Monday, 30 July 2012

Nuclear 'a stepping stone' to space exploration

This is neat! Nuclear 'a stepping stone' to space exploration: ..."A new era of space exploration is dawning through the application of nuclear energy for rovers on Mars and the Moon, power generation at future bases on the surfaces of both and soon for rockets that enable interplanetary travel.

NASA has reported the successful tests of power conversion and radiator systems for a nuclear power system it hopes to deploy on the Moon by 2020. It is based on a small fission reactor which would heat up and circulate a liquid metal coolant mixture of sodium and potassium. The heat differential between this and the outside temperature would drive two complimentary Stirling engines to turn a 40 kWe generator.

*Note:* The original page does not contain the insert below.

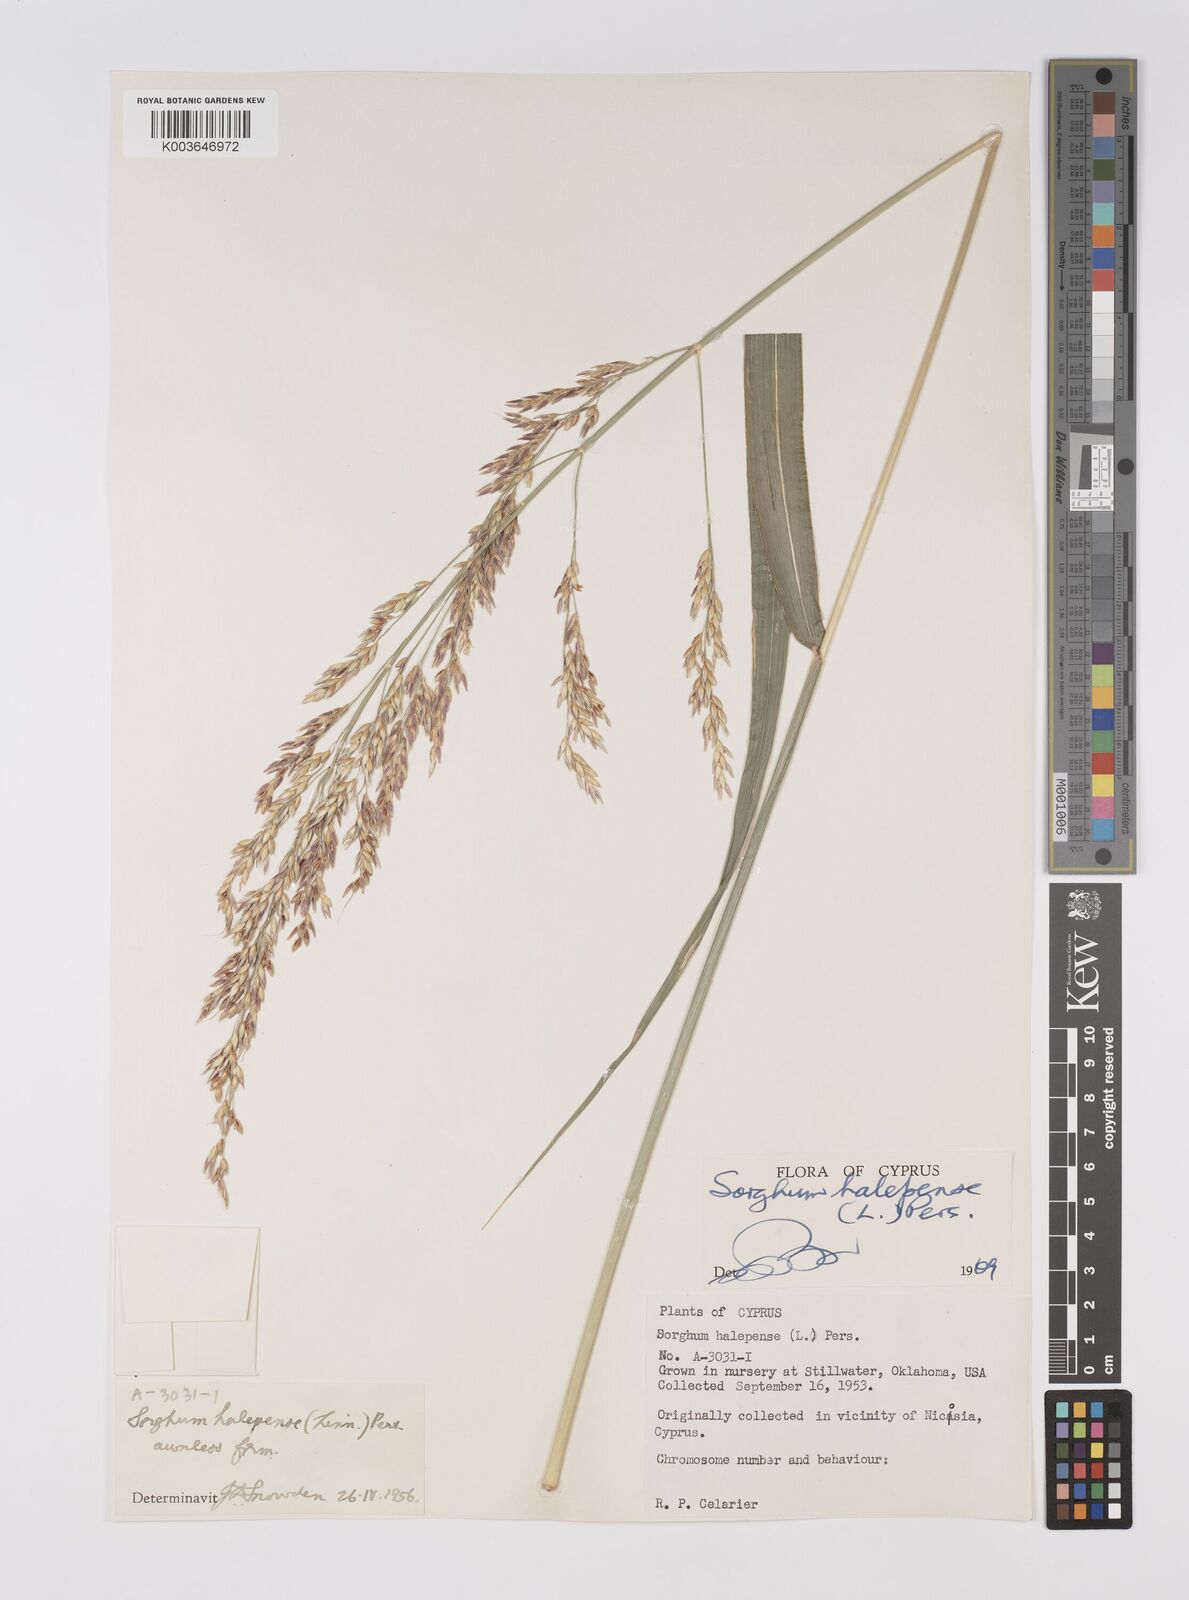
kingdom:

Some 100 square metres of radiators would remove process heat to space.
Using an electric heat source instead of a real reactor, the Stirling engines, generator and a section of the radiator have recently been tested - producing a steady 2.3 kWe. The tests included operation in a vacuum chamber that simulates extreme temperature swings at NASA's Glenn Research Center, and under elevated radiation levels at Sandia National Laboratory. "It is very efficient and robust," said Lee Mason of Glenn, "we believe it can last for eight years unattended."
Space missions have so far used a range of power sources: chemical energy for rocket propulsion, solar power with batteries for low-power systems and small radioisotope thermal generators for even lower power applications and to prevent damage from the cold of space. The highest power level so far generated is the 100 kWe of the International Space Station, whereas a satellite or probe might use 25 kWe from solar cells.
Nuclear energy from fission reactors can provide larger constant supplies without reliance on sunlight or the burden of heavy batteries and rocket fuel. "A lunar base needs lots of power for things like computers, life support, and to heat up rocks to get out resources like oxygen and hydrogen," said Ross Radel of Sandia. The Moon is dark for up to 14 days at a time, and Mars is so much further from the sun that solar power would not be sufficient for life-support. For those reasons, "nuclear is a stepping stone to move further out into manned space exploration," said Radel.
NASA said that current plans foresee nuclear power employed on the Moon in around 2020. However, a nuclear-powered rover named Curiosity is due to land on Mars in the next ten days."